-- Opening Marker --

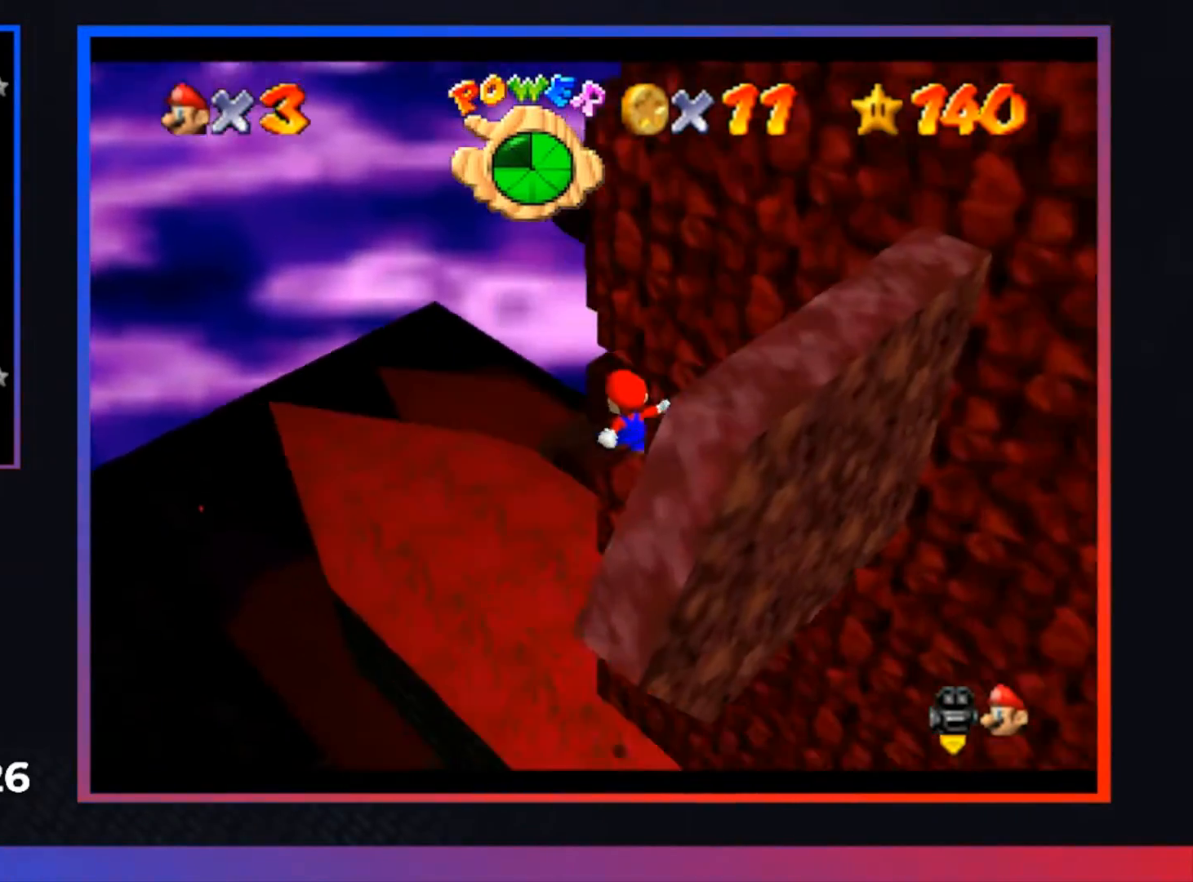
{"buttons": [], "left_stick": "center", "right_stick": "center", "events": [[200, "A", "down"], [367, "A", "up"], [467, "left_stick", "center"]]}
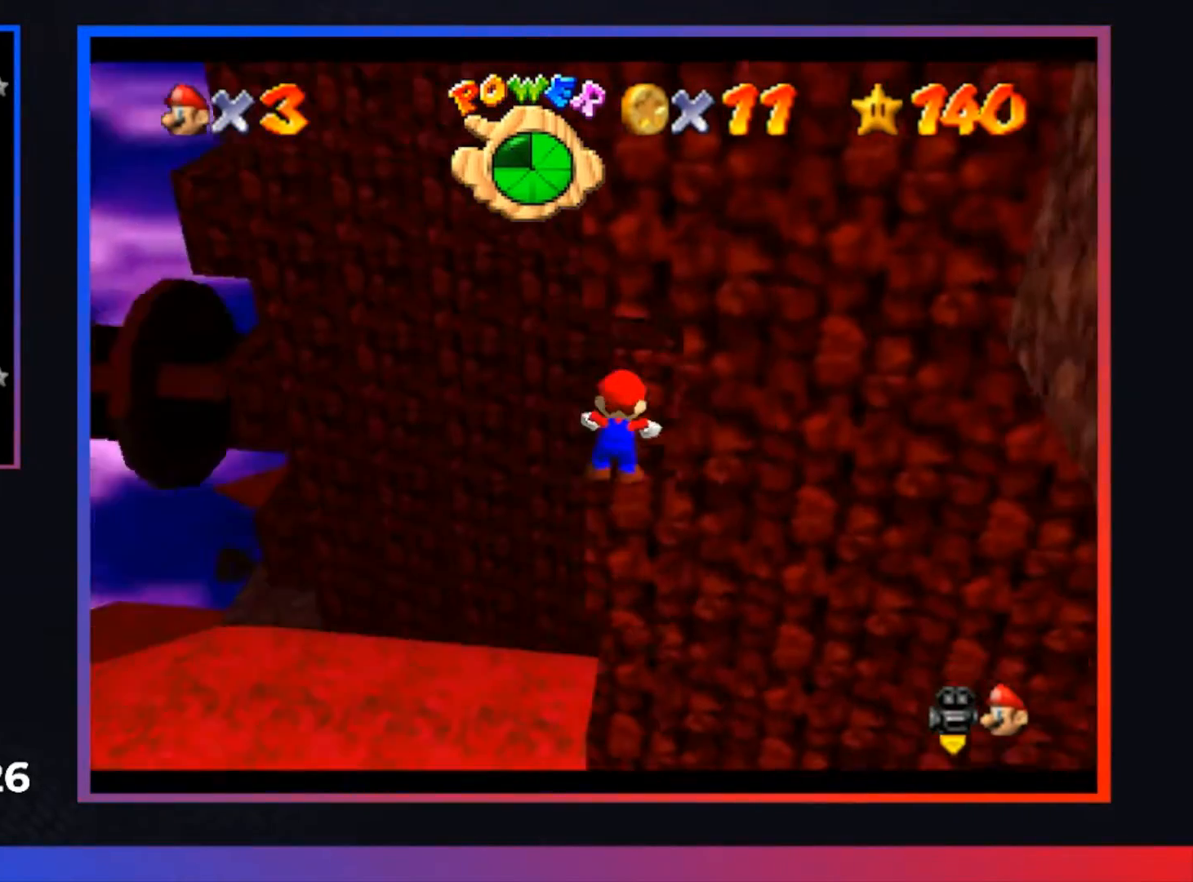
{"buttons": ["A"], "left_stick": "center", "right_stick": "center", "events": [[500, "A", "down"]]}
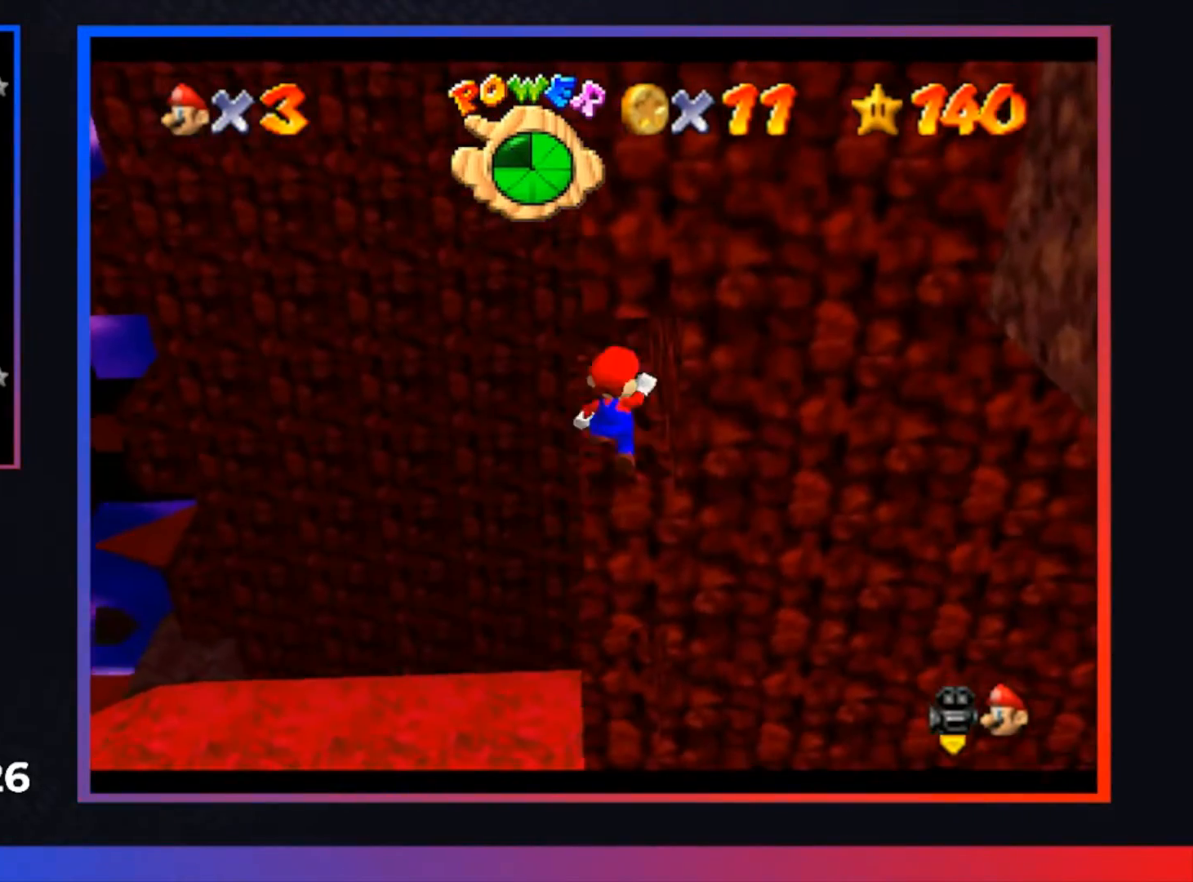
{"buttons": [], "left_stick": "center", "right_stick": "center", "events": [[100, "left_stick", "right"], [167, "A", "up"], [167, "left_stick", "up-right"], [300, "left_stick", "center"], [400, "A", "down"], [500, "A", "up"]]}
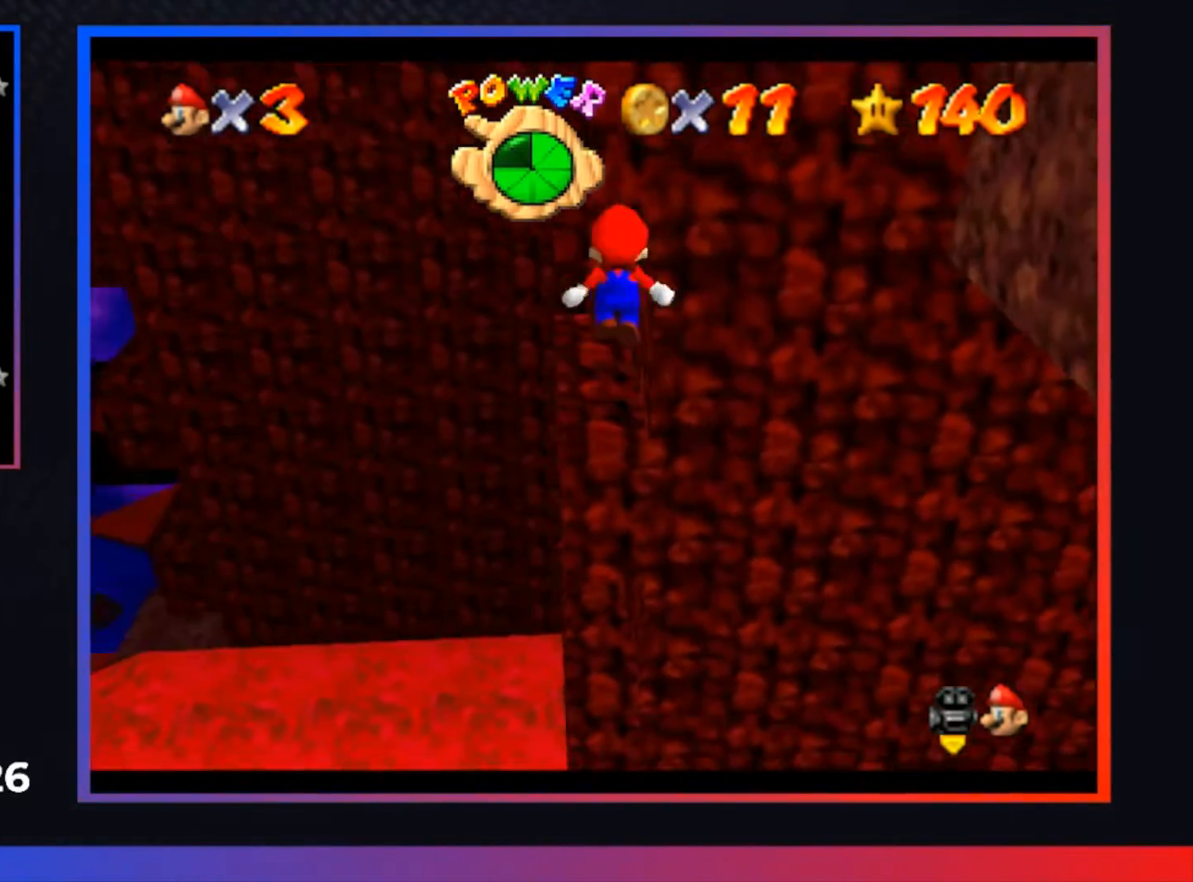
{"buttons": [], "left_stick": "up", "right_stick": "center", "events": [[33, "left_stick", "up"], [133, "left_stick", "center"], [400, "left_stick", "up"]]}
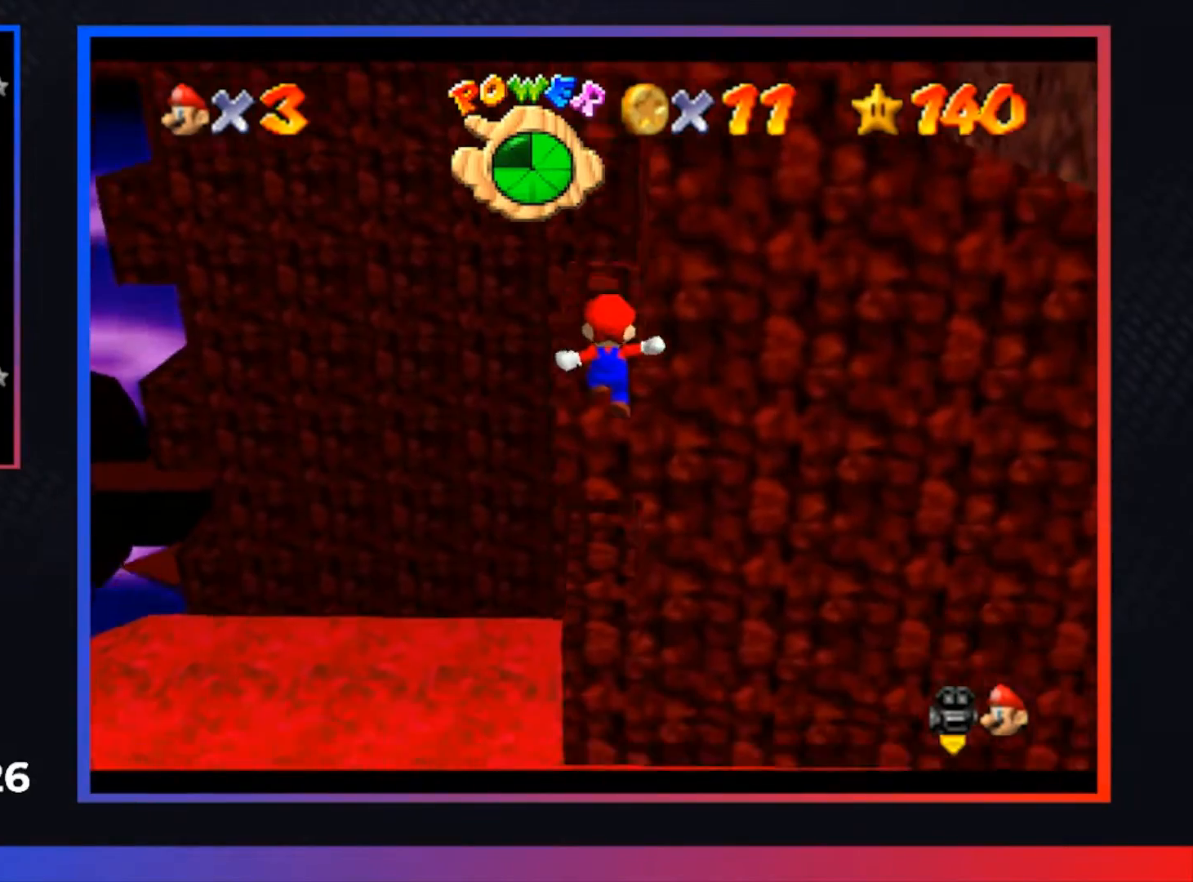
{"buttons": [], "left_stick": "center", "right_stick": "center", "events": [[167, "A", "down"], [300, "A", "up"], [433, "left_stick", "center"]]}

-- Closing Marker --

With the images excluded, all entries are to be given again exactly.

{"buttons": [], "left_stick": "center", "right_stick": "center", "events": [[200, "A", "down"], [367, "A", "up"], [467, "left_stick", "center"]]}
{"buttons": ["A"], "left_stick": "center", "right_stick": "center", "events": [[500, "A", "down"]]}
{"buttons": [], "left_stick": "center", "right_stick": "center", "events": [[100, "left_stick", "right"], [167, "A", "up"], [167, "left_stick", "up-right"], [300, "left_stick", "center"], [400, "A", "down"], [500, "A", "up"]]}
{"buttons": [], "left_stick": "up", "right_stick": "center", "events": [[33, "left_stick", "up"], [133, "left_stick", "center"], [400, "left_stick", "up"]]}
{"buttons": [], "left_stick": "center", "right_stick": "center", "events": [[167, "A", "down"], [300, "A", "up"], [433, "left_stick", "center"]]}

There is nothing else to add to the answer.